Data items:
-*-
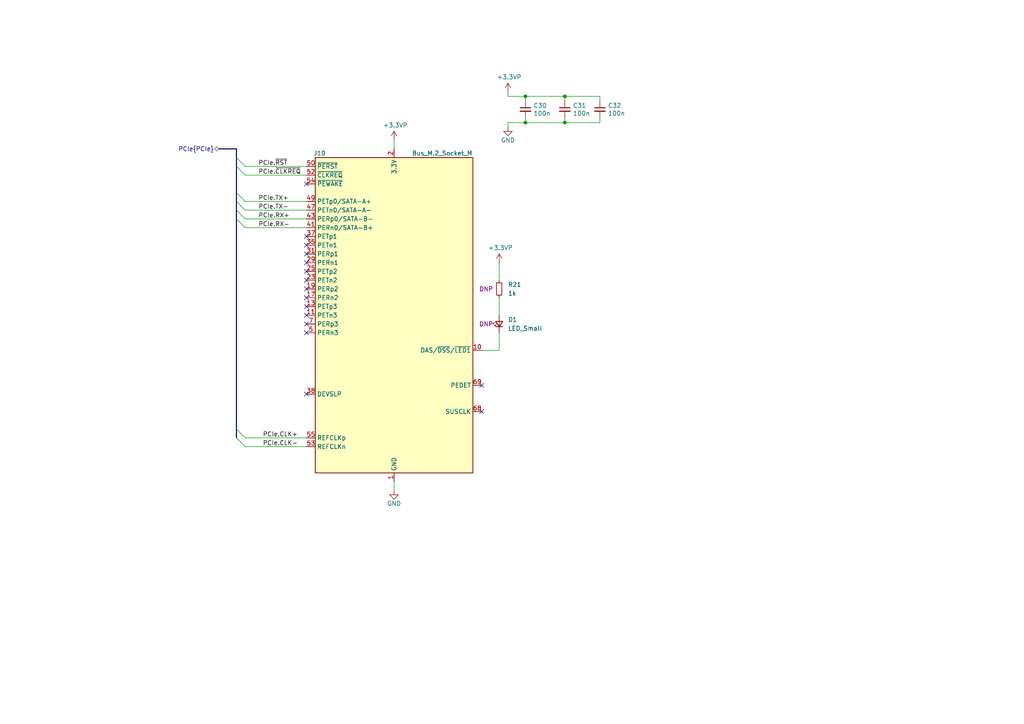
<source format=kicad_sch>
(kicad_sch (version 20210123) (generator eeschema)

  (paper "A4")

  (title_block
    (date "2021-01-12")
    (rev "0.1")
    (company "Nabu Casa")
    (comment 1 "www.nabucasa.com")
    (comment 2 "Light Blue")
  )

  

  (junction (at 152.4 27.94) (diameter 0.9144) (color 0 0 0 0))
  (junction (at 152.4 35.56) (diameter 0.9144) (color 0 0 0 0))
  (junction (at 163.83 27.94) (diameter 0.9144) (color 0 0 0 0))
  (junction (at 163.83 35.56) (diameter 0.9144) (color 0 0 0 0))

  (no_connect (at 88.9 53.34))
  (no_connect (at 88.9 68.58))
  (no_connect (at 88.9 71.12))
  (no_connect (at 88.9 73.66))
  (no_connect (at 88.9 76.2))
  (no_connect (at 88.9 78.74))
  (no_connect (at 88.9 81.28))
  (no_connect (at 88.9 83.82))
  (no_connect (at 88.9 86.36))
  (no_connect (at 88.9 88.9))
  (no_connect (at 88.9 91.44))
  (no_connect (at 88.9 93.98))
  (no_connect (at 88.9 96.52))
  (no_connect (at 88.9 114.3))
  (no_connect (at 139.7 111.76))
  (no_connect (at 139.7 119.38))

  (bus_entry (at 68.58 45.72) (size 2.54 2.54)
    (stroke (width 0.1524) (type solid) (color 0 0 0 0))
  )
  (bus_entry (at 68.58 48.26) (size 2.54 2.54)
    (stroke (width 0.1524) (type solid) (color 0 0 0 0))
  )
  (bus_entry (at 68.58 55.88) (size 2.54 2.54)
    (stroke (width 0.1524) (type solid) (color 0 0 0 0))
  )
  (bus_entry (at 68.58 58.42) (size 2.54 2.54)
    (stroke (width 0.1524) (type solid) (color 0 0 0 0))
  )
  (bus_entry (at 68.58 60.96) (size 2.54 2.54)
    (stroke (width 0.1524) (type solid) (color 0 0 0 0))
  )
  (bus_entry (at 68.58 63.5) (size 2.54 2.54)
    (stroke (width 0.1524) (type solid) (color 0 0 0 0))
  )
  (bus_entry (at 68.58 124.46) (size 2.54 2.54)
    (stroke (width 0.1524) (type solid) (color 0 0 0 0))
  )
  (bus_entry (at 68.58 127) (size 2.54 2.54)
    (stroke (width 0.1524) (type solid) (color 0 0 0 0))
  )

  (wire (pts (xy 71.12 48.26) (xy 88.9 48.26))
    (stroke (width 0) (type solid) (color 0 0 0 0))
  )
  (wire (pts (xy 71.12 50.8) (xy 88.9 50.8))
    (stroke (width 0) (type solid) (color 0 0 0 0))
  )
  (wire (pts (xy 71.12 58.42) (xy 88.9 58.42))
    (stroke (width 0) (type solid) (color 0 0 0 0))
  )
  (wire (pts (xy 71.12 60.96) (xy 88.9 60.96))
    (stroke (width 0) (type solid) (color 0 0 0 0))
  )
  (wire (pts (xy 71.12 63.5) (xy 88.9 63.5))
    (stroke (width 0) (type solid) (color 0 0 0 0))
  )
  (wire (pts (xy 71.12 66.04) (xy 88.9 66.04))
    (stroke (width 0) (type solid) (color 0 0 0 0))
  )
  (wire (pts (xy 71.12 127) (xy 88.9 127))
    (stroke (width 0) (type solid) (color 0 0 0 0))
  )
  (wire (pts (xy 71.12 129.54) (xy 88.9 129.54))
    (stroke (width 0) (type solid) (color 0 0 0 0))
  )
  (wire (pts (xy 114.3 40.64) (xy 114.3 43.18))
    (stroke (width 0) (type solid) (color 0 0 0 0))
  )
  (wire (pts (xy 114.3 139.7) (xy 114.3 142.24))
    (stroke (width 0) (type solid) (color 0 0 0 0))
  )
  (wire (pts (xy 139.7 101.6) (xy 144.78 101.6))
    (stroke (width 0) (type solid) (color 0 0 0 0))
  )
  (wire (pts (xy 144.78 76.2) (xy 144.78 81.28))
    (stroke (width 0) (type solid) (color 0 0 0 0))
  )
  (wire (pts (xy 144.78 86.36) (xy 144.78 91.44))
    (stroke (width 0) (type solid) (color 0 0 0 0))
  )
  (wire (pts (xy 144.78 96.52) (xy 144.78 101.6))
    (stroke (width 0) (type solid) (color 0 0 0 0))
  )
  (wire (pts (xy 147.32 26.67) (xy 147.32 27.94))
    (stroke (width 0) (type solid) (color 0 0 0 0))
  )
  (wire (pts (xy 147.32 27.94) (xy 152.4 27.94))
    (stroke (width 0) (type solid) (color 0 0 0 0))
  )
  (wire (pts (xy 147.32 35.56) (xy 147.32 36.83))
    (stroke (width 0) (type solid) (color 0 0 0 0))
  )
  (wire (pts (xy 147.32 35.56) (xy 152.4 35.56))
    (stroke (width 0) (type solid) (color 0 0 0 0))
  )
  (wire (pts (xy 152.4 27.94) (xy 152.4 29.21))
    (stroke (width 0) (type solid) (color 0 0 0 0))
  )
  (wire (pts (xy 152.4 27.94) (xy 163.83 27.94))
    (stroke (width 0) (type solid) (color 0 0 0 0))
  )
  (wire (pts (xy 152.4 34.29) (xy 152.4 35.56))
    (stroke (width 0) (type solid) (color 0 0 0 0))
  )
  (wire (pts (xy 152.4 35.56) (xy 163.83 35.56))
    (stroke (width 0) (type solid) (color 0 0 0 0))
  )
  (wire (pts (xy 163.83 27.94) (xy 163.83 29.21))
    (stroke (width 0) (type solid) (color 0 0 0 0))
  )
  (wire (pts (xy 163.83 27.94) (xy 173.99 27.94))
    (stroke (width 0) (type solid) (color 0 0 0 0))
  )
  (wire (pts (xy 163.83 34.29) (xy 163.83 35.56))
    (stroke (width 0) (type solid) (color 0 0 0 0))
  )
  (wire (pts (xy 163.83 35.56) (xy 173.99 35.56))
    (stroke (width 0) (type solid) (color 0 0 0 0))
  )
  (wire (pts (xy 173.99 27.94) (xy 173.99 29.21))
    (stroke (width 0) (type solid) (color 0 0 0 0))
  )
  (wire (pts (xy 173.99 34.29) (xy 173.99 35.56))
    (stroke (width 0) (type solid) (color 0 0 0 0))
  )
  (bus (pts (xy 63.5 43.18) (xy 68.58 43.18))
    (stroke (width 0) (type solid) (color 0 0 0 0))
  )
  (bus (pts (xy 68.58 43.18) (xy 68.58 45.72))
    (stroke (width 0) (type solid) (color 0 0 0 0))
  )
  (bus (pts (xy 68.58 45.72) (xy 68.58 48.26))
    (stroke (width 0) (type solid) (color 0 0 0 0))
  )
  (bus (pts (xy 68.58 48.26) (xy 68.58 55.88))
    (stroke (width 0) (type solid) (color 0 0 0 0))
  )
  (bus (pts (xy 68.58 55.88) (xy 68.58 58.42))
    (stroke (width 0) (type solid) (color 0 0 0 0))
  )
  (bus (pts (xy 68.58 58.42) (xy 68.58 60.96))
    (stroke (width 0) (type solid) (color 0 0 0 0))
  )
  (bus (pts (xy 68.58 60.96) (xy 68.58 63.5))
    (stroke (width 0) (type solid) (color 0 0 0 0))
  )
  (bus (pts (xy 68.58 63.5) (xy 68.58 124.46))
    (stroke (width 0) (type solid) (color 0 0 0 0))
  )
  (bus (pts (xy 68.58 124.46) (xy 68.58 127))
    (stroke (width 0) (type solid) (color 0 0 0 0))
  )

  (label "PCIe.~RST" (at 74.93 48.26 0)
    (effects (font (size 1.27 1.27)) (justify left bottom))
  )
  (label "PCIe.~CLKREQ" (at 74.93 50.8 0)
    (effects (font (size 1.27 1.27)) (justify left bottom))
  )
  (label "PCIe.TX+" (at 74.93 58.42 0)
    (effects (font (size 1.27 1.27)) (justify left bottom))
  )
  (label "PCIe.TX-" (at 74.93 60.96 0)
    (effects (font (size 1.27 1.27)) (justify left bottom))
  )
  (label "PCIe.RX+" (at 74.93 63.5 0)
    (effects (font (size 1.27 1.27)) (justify left bottom))
  )
  (label "PCIe.RX-" (at 74.93 66.04 0)
    (effects (font (size 1.27 1.27)) (justify left bottom))
  )
  (label "PCIe.CLK+" (at 76.2 127 0)
    (effects (font (size 1.27 1.27)) (justify left bottom))
  )
  (label "PCIe.CLK-" (at 76.2 129.54 0)
    (effects (font (size 1.27 1.27)) (justify left bottom))
  )

  (hierarchical_label "PCIe{PCIe}" (shape bidirectional) (at 63.5 43.18 180)
    (effects (font (size 1.27 1.27)) (justify right))
  )

  (symbol (lib_id "power:+3.3VP") (at 114.3 40.64 0) (unit 1)
    (in_bom yes) (on_board yes)
    (uuid "ee71ebbb-0a12-4716-9738-45c8b8a4c792")
    (property "Reference" "#PWR0186" (id 0) (at 118.11 41.91 0)
      (effects (font (size 1.27 1.27)) hide)
    )
    (property "Value" "+3.3VP" (id 1) (at 114.6683 36.3156 0))
    (property "Footprint" "" (id 2) (at 114.3 40.64 0)
      (effects (font (size 1.27 1.27)) hide)
    )
    (property "Datasheet" "" (id 3) (at 114.3 40.64 0)
      (effects (font (size 1.27 1.27)) hide)
    )
  )

  (symbol (lib_id "power:+3.3VP") (at 144.78 76.2 0) (unit 1)
    (in_bom yes) (on_board yes)
    (uuid "f870ed1b-c629-4635-9613-c09ff67c8d20")
    (property "Reference" "#PWR0187" (id 0) (at 148.59 77.47 0)
      (effects (font (size 1.27 1.27)) hide)
    )
    (property "Value" "+3.3VP" (id 1) (at 145.1483 71.8756 0))
    (property "Footprint" "" (id 2) (at 144.78 76.2 0)
      (effects (font (size 1.27 1.27)) hide)
    )
    (property "Datasheet" "" (id 3) (at 144.78 76.2 0)
      (effects (font (size 1.27 1.27)) hide)
    )
  )

  (symbol (lib_id "power:+3.3VP") (at 147.32 26.67 0) (unit 1)
    (in_bom yes) (on_board yes)
    (uuid "23856e16-dbfc-40db-8f43-ada24919c547")
    (property "Reference" "#PWR0185" (id 0) (at 151.13 27.94 0)
      (effects (font (size 1.27 1.27)) hide)
    )
    (property "Value" "+3.3VP" (id 1) (at 147.6883 22.3456 0))
    (property "Footprint" "" (id 2) (at 147.32 26.67 0)
      (effects (font (size 1.27 1.27)) hide)
    )
    (property "Datasheet" "" (id 3) (at 147.32 26.67 0)
      (effects (font (size 1.27 1.27)) hide)
    )
  )

  (symbol (lib_id "power:GND") (at 114.3 142.24 0) (unit 1)
    (in_bom yes) (on_board yes)
    (uuid "fdf8bb7f-7888-44c2-aeb0-0bd1b640c3bf")
    (property "Reference" "#PWR0189" (id 0) (at 114.3 148.59 0)
      (effects (font (size 1.27 1.27)) hide)
    )
    (property "Value" "GND" (id 1) (at 114.3 146.05 0))
    (property "Footprint" "" (id 2) (at 114.3 142.24 0)
      (effects (font (size 1.27 1.27)) hide)
    )
    (property "Datasheet" "" (id 3) (at 114.3 142.24 0)
      (effects (font (size 1.27 1.27)) hide)
    )
  )

  (symbol (lib_id "power:GND") (at 147.32 36.83 0) (unit 1)
    (in_bom yes) (on_board yes)
    (uuid "6dfd0d64-3cae-410b-8ef3-88c16ab8ee5b")
    (property "Reference" "#PWR0188" (id 0) (at 147.32 43.18 0)
      (effects (font (size 1.27 1.27)) hide)
    )
    (property "Value" "GND" (id 1) (at 147.32 40.64 0))
    (property "Footprint" "" (id 2) (at 147.32 36.83 0)
      (effects (font (size 1.27 1.27)) hide)
    )
    (property "Datasheet" "" (id 3) (at 147.32 36.83 0)
      (effects (font (size 1.27 1.27)) hide)
    )
  )

  (symbol (lib_id "Device:R_Small") (at 144.78 83.82 0) (unit 1)
    (in_bom yes) (on_board yes)
    (uuid "5b8b037f-ca81-48f3-8275-7d782584ea4f")
    (property "Reference" "R21" (id 0) (at 147.32 82.55 0)
      (effects (font (size 1.27 1.27)) (justify left))
    )
    (property "Value" "1k" (id 1) (at 147.32 85.09 0)
      (effects (font (size 1.27 1.27)) (justify left))
    )
    (property "Footprint" "Resistor_SMD:R_0402_1005Metric" (id 2) (at 144.78 83.82 0)
      (effects (font (size 1.27 1.27)) hide)
    )
    (property "Datasheet" "~" (id 3) (at 144.78 83.82 0)
      (effects (font (size 1.27 1.27)) hide)
    )
    (property "Config" "DNP" (id 4) (at 140.97 83.82 0))
  )

  (symbol (lib_id "Device:LED_Small") (at 144.78 93.98 90) (unit 1)
    (in_bom yes) (on_board yes)
    (uuid "14257d11-70b4-4524-bbc7-c9c364d35ee5")
    (property "Reference" "D1" (id 0) (at 147.32 92.71 90)
      (effects (font (size 1.27 1.27)) (justify right))
    )
    (property "Value" "LED_Small" (id 1) (at 147.32 95.25 90)
      (effects (font (size 1.27 1.27)) (justify right))
    )
    (property "Footprint" "LED_SMD:LED_0603_1608Metric" (id 2) (at 144.78 93.98 90)
      (effects (font (size 1.27 1.27)) hide)
    )
    (property "Datasheet" "~" (id 3) (at 144.78 93.98 90)
      (effects (font (size 1.27 1.27)) hide)
    )
    (property "Config" "DNP" (id 4) (at 140.97 93.98 90))
    (property "Manufacturer" "Lite-On" (id 5) (at 144.78 93.98 90)
      (effects (font (size 1.27 1.27)) hide)
    )
    (property "PartNumber" "LTST-C191TBKT" (id 6) (at 144.78 93.98 90)
      (effects (font (size 1.27 1.27)) hide)
    )
  )

  (symbol (lib_id "Device:C_Small") (at 152.4 31.75 0) (unit 1)
    (in_bom yes) (on_board yes)
    (uuid "030e6ae8-452c-47f5-b669-7c02c683dee4")
    (property "Reference" "C30" (id 0) (at 154.7242 30.6006 0)
      (effects (font (size 1.27 1.27)) (justify left))
    )
    (property "Value" "100n" (id 1) (at 154.724 32.899 0)
      (effects (font (size 1.27 1.27)) (justify left))
    )
    (property "Footprint" "Capacitor_SMD:C_0402_1005Metric" (id 2) (at 152.4 31.75 0)
      (effects (font (size 1.27 1.27)) hide)
    )
    (property "Datasheet" "~" (id 3) (at 152.4 31.75 0)
      (effects (font (size 1.27 1.27)) hide)
    )
  )

  (symbol (lib_id "Device:C_Small") (at 163.83 31.75 0) (unit 1)
    (in_bom yes) (on_board yes)
    (uuid "08197240-4e46-42ca-bbbb-6a1c3e242b9e")
    (property "Reference" "C31" (id 0) (at 166.1542 30.6006 0)
      (effects (font (size 1.27 1.27)) (justify left))
    )
    (property "Value" "100n" (id 1) (at 166.154 32.899 0)
      (effects (font (size 1.27 1.27)) (justify left))
    )
    (property "Footprint" "Capacitor_SMD:C_0402_1005Metric" (id 2) (at 163.83 31.75 0)
      (effects (font (size 1.27 1.27)) hide)
    )
    (property "Datasheet" "~" (id 3) (at 163.83 31.75 0)
      (effects (font (size 1.27 1.27)) hide)
    )
  )

  (symbol (lib_id "Device:C_Small") (at 173.99 31.75 0) (unit 1)
    (in_bom yes) (on_board yes)
    (uuid "4b914544-3671-4aaa-8703-443bfb3e468f")
    (property "Reference" "C32" (id 0) (at 176.3142 30.6006 0)
      (effects (font (size 1.27 1.27)) (justify left))
    )
    (property "Value" "100n" (id 1) (at 176.314 32.899 0)
      (effects (font (size 1.27 1.27)) (justify left))
    )
    (property "Footprint" "Capacitor_SMD:C_0402_1005Metric" (id 2) (at 173.99 31.75 0)
      (effects (font (size 1.27 1.27)) hide)
    )
    (property "Datasheet" "~" (id 3) (at 173.99 31.75 0)
      (effects (font (size 1.27 1.27)) hide)
    )
  )

  (symbol (lib_id "Connector:Bus_M.2_Socket_M") (at 114.3 91.44 0) (unit 1)
    (in_bom yes) (on_board yes)
    (uuid "1247548e-da2d-4da5-8e9d-cdb0bd0eeb39")
    (property "Reference" "J10" (id 0) (at 92.71 44.45 0))
    (property "Value" "Bus_M.2_Socket_M" (id 1) (at 128.27 44.45 0))
    (property "Footprint" "LightBlue:TE_2199230_Bus_M.2_M_H4.2mm_P0.5mm_Horizontal" (id 2) (at 114.3 64.77 0)
      (effects (font (size 1.27 1.27)) hide)
    )
    (property "Datasheet" "http://read.pudn.com/downloads794/doc/project/3133918/PCIe_M.2_Electromechanical_Spec_Rev1.0_Final_11012013_RS_Clean.pdf#page=155" (id 3) (at 114.3 64.77 0)
      (effects (font (size 1.27 1.27)) hide)
    )
    (property "Manufacturer" "TE" (id 4) (at 114.3 91.44 0)
      (effects (font (size 1.27 1.27)) hide)
    )
    (property "PartNumber" "1-2199119-5" (id 5) (at 114.3 91.44 0)
      (effects (font (size 1.27 1.27)) hide)
    )
  )
)

</source>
-*-
● **Job item**
Respond with the number of lines in the entries that include the string "Value", and nothing besides.

● **Completed task**
11